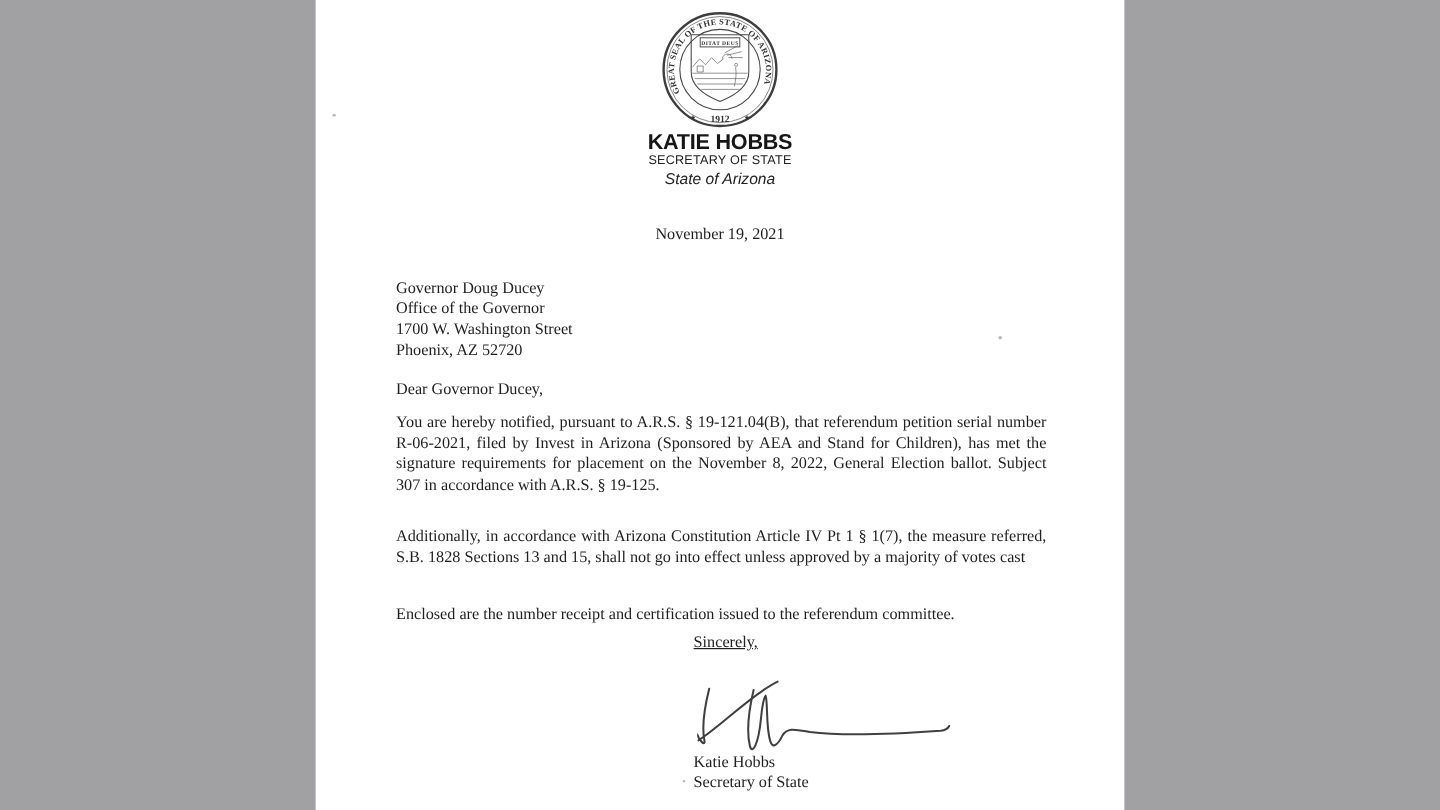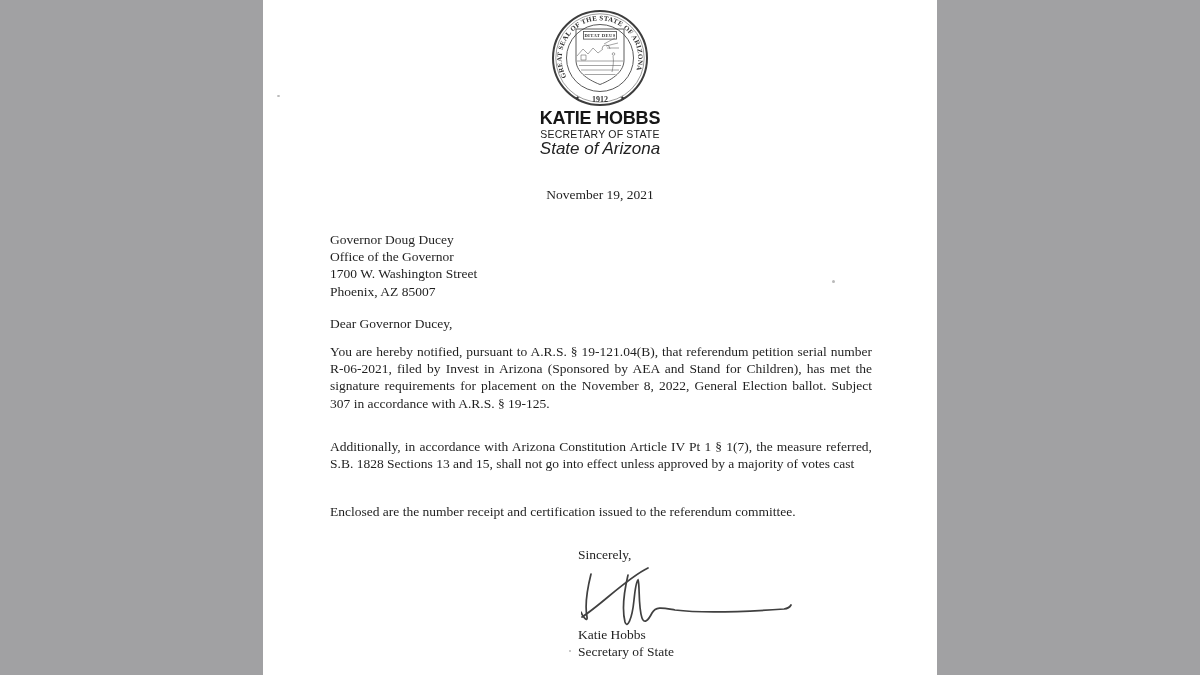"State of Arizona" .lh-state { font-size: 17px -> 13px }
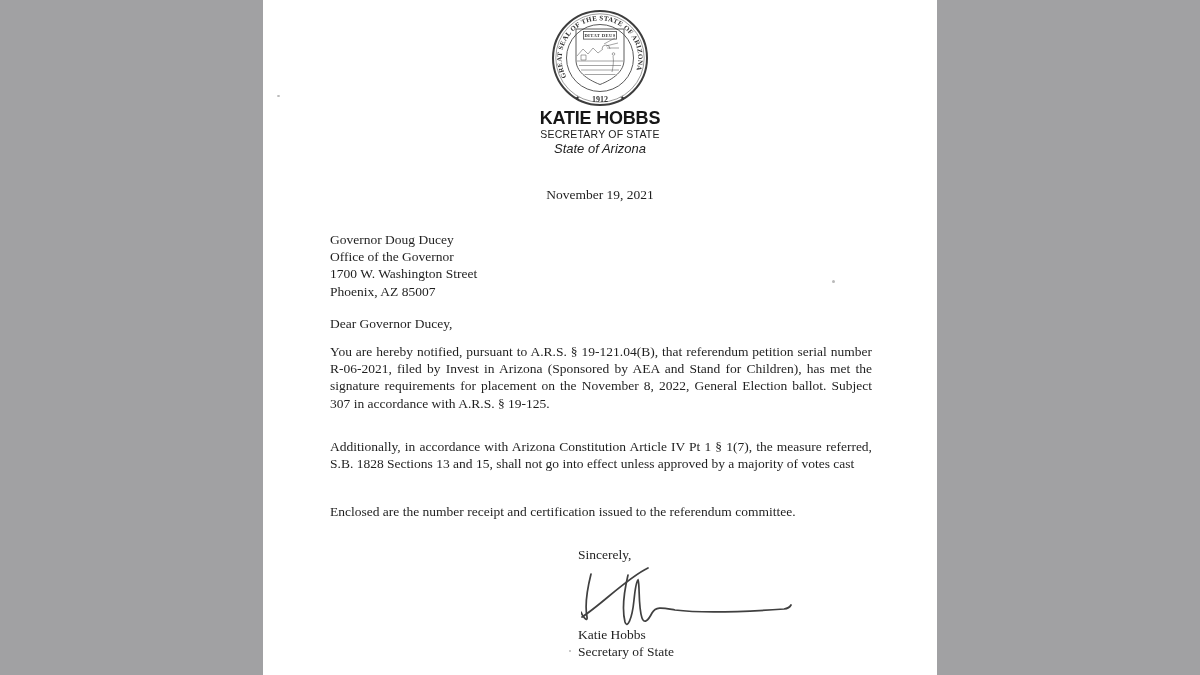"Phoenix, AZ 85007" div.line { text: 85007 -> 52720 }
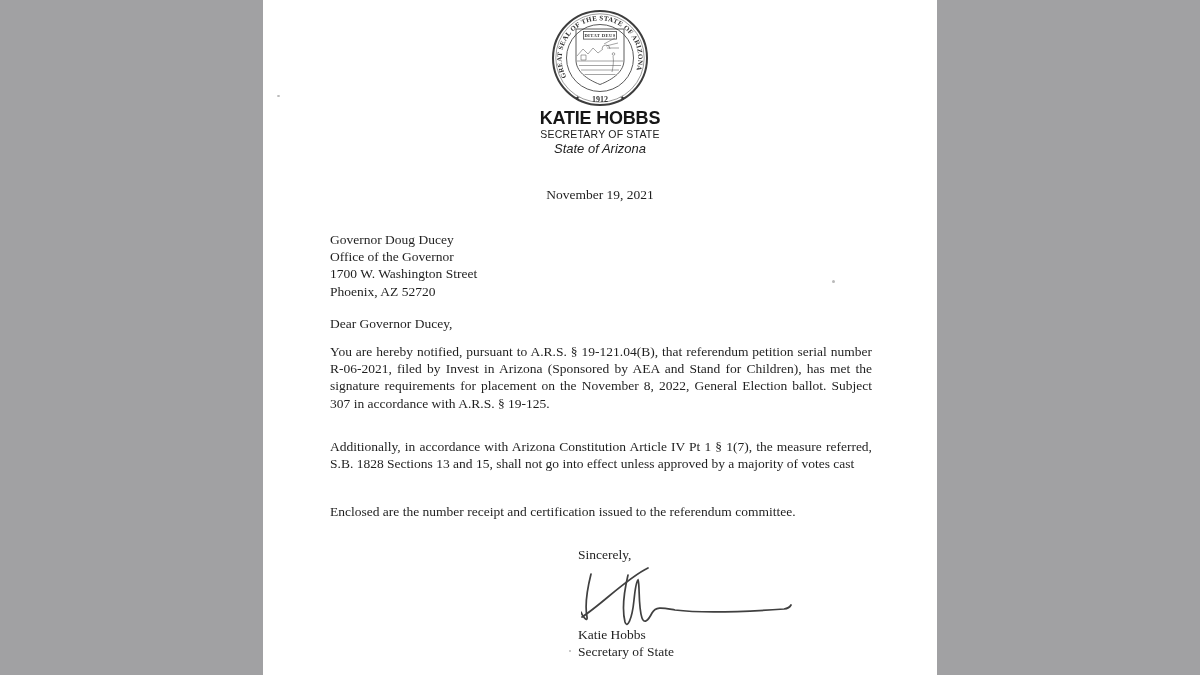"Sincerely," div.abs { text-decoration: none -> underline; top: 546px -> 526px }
..............................
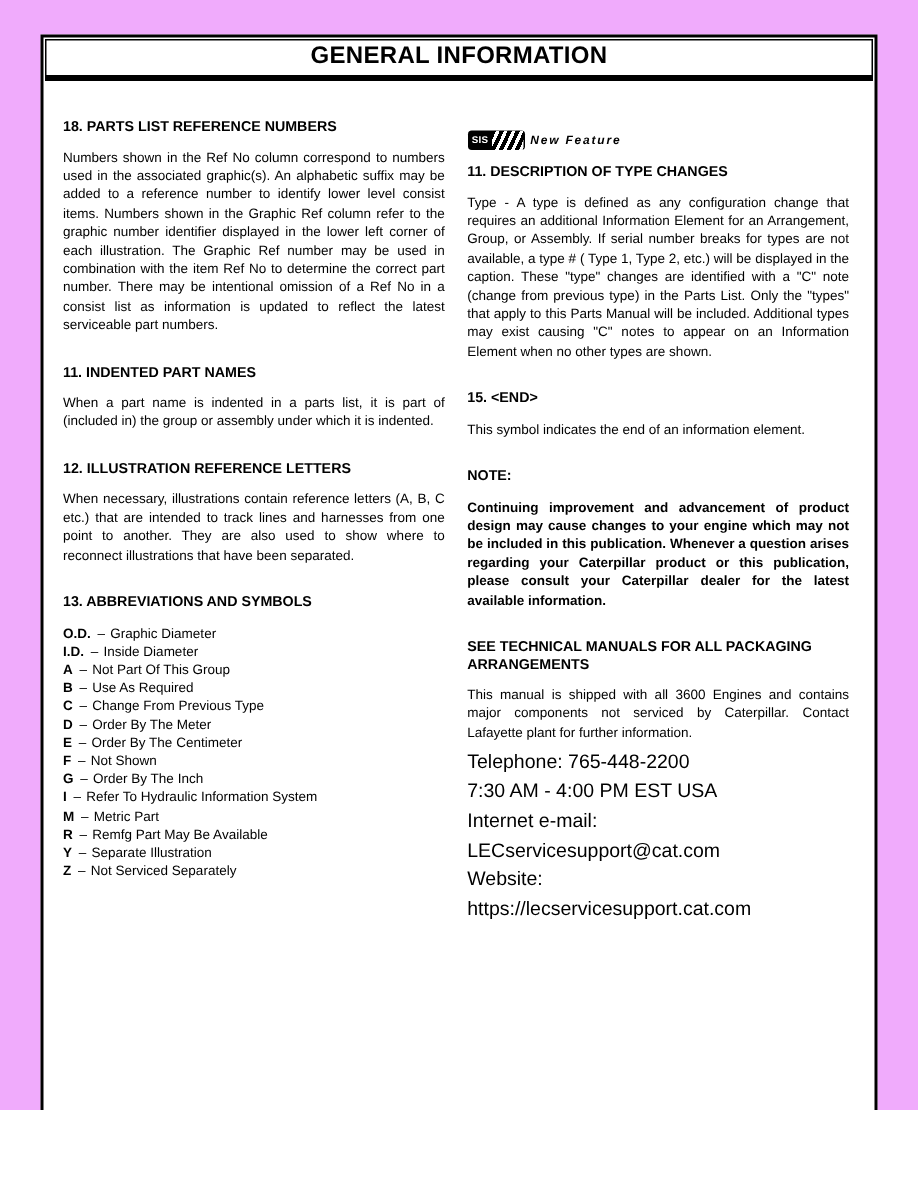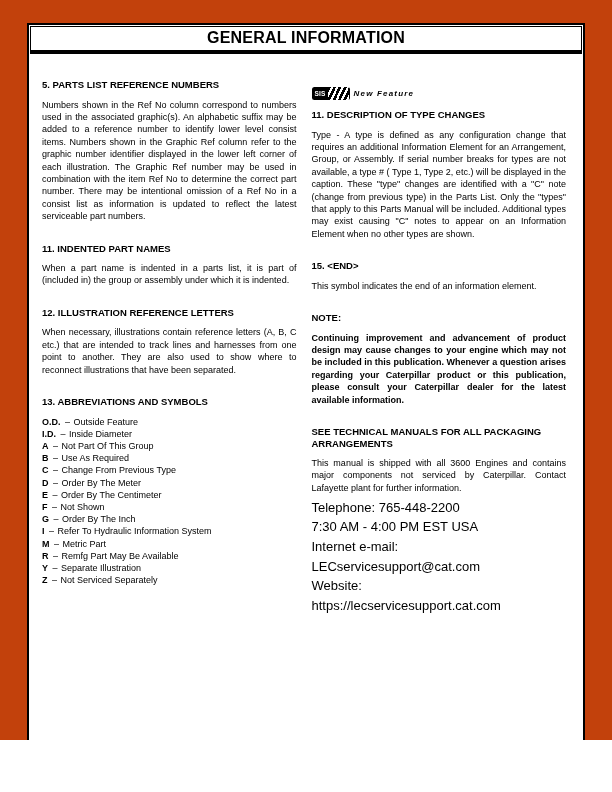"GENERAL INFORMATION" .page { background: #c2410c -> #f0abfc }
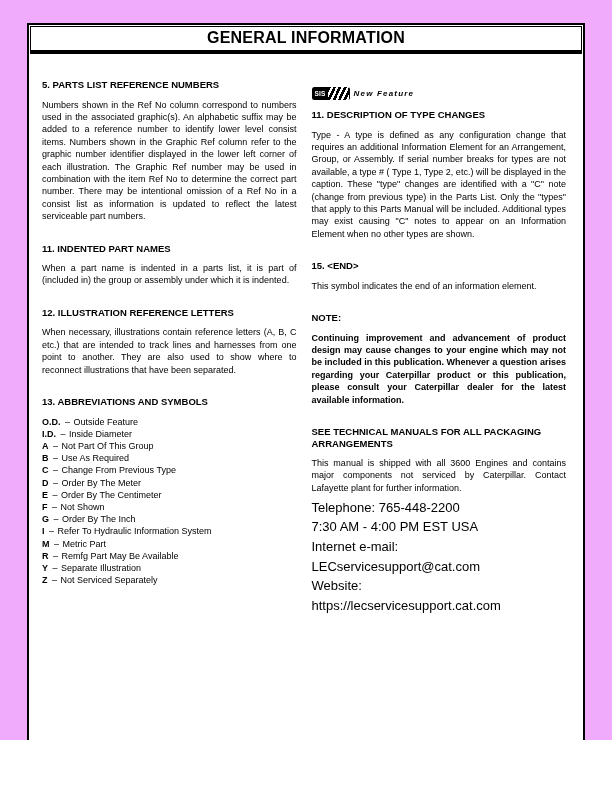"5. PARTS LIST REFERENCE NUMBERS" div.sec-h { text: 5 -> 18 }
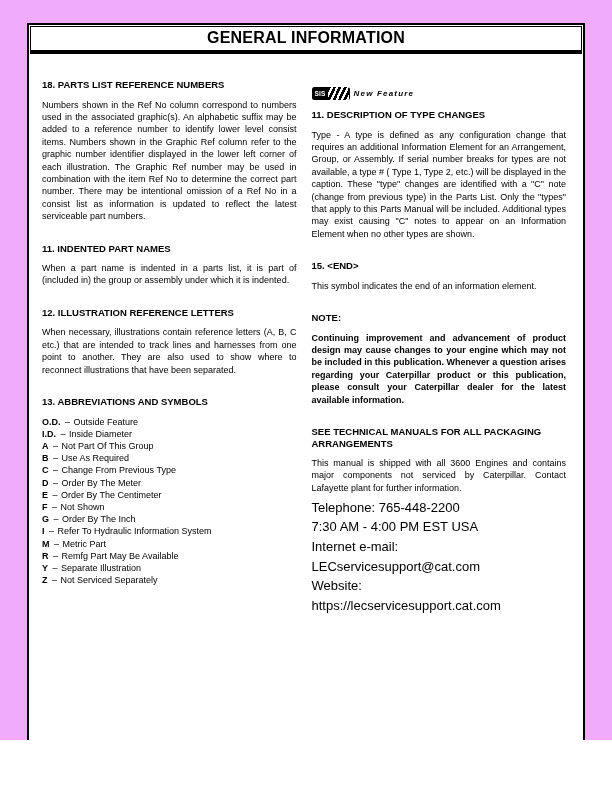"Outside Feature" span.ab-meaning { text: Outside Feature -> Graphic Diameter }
..............................
**EXERCISE:**
Up in the listing, locate the line with "font-size: 17px ->"; print it and every line after it down to the line with "text-decoration: none ->", which is included too. Skip the pictures.

**TASK SOLUTION:**
"State of Arizona" .lh-state { font-size: 17px -> 13px }
"Phoenix, AZ 85007" div.line { text: 85007 -> 52720 }
"Sincerely," div.abs { text-decoration: none -> underline; top: 546px -> 526px }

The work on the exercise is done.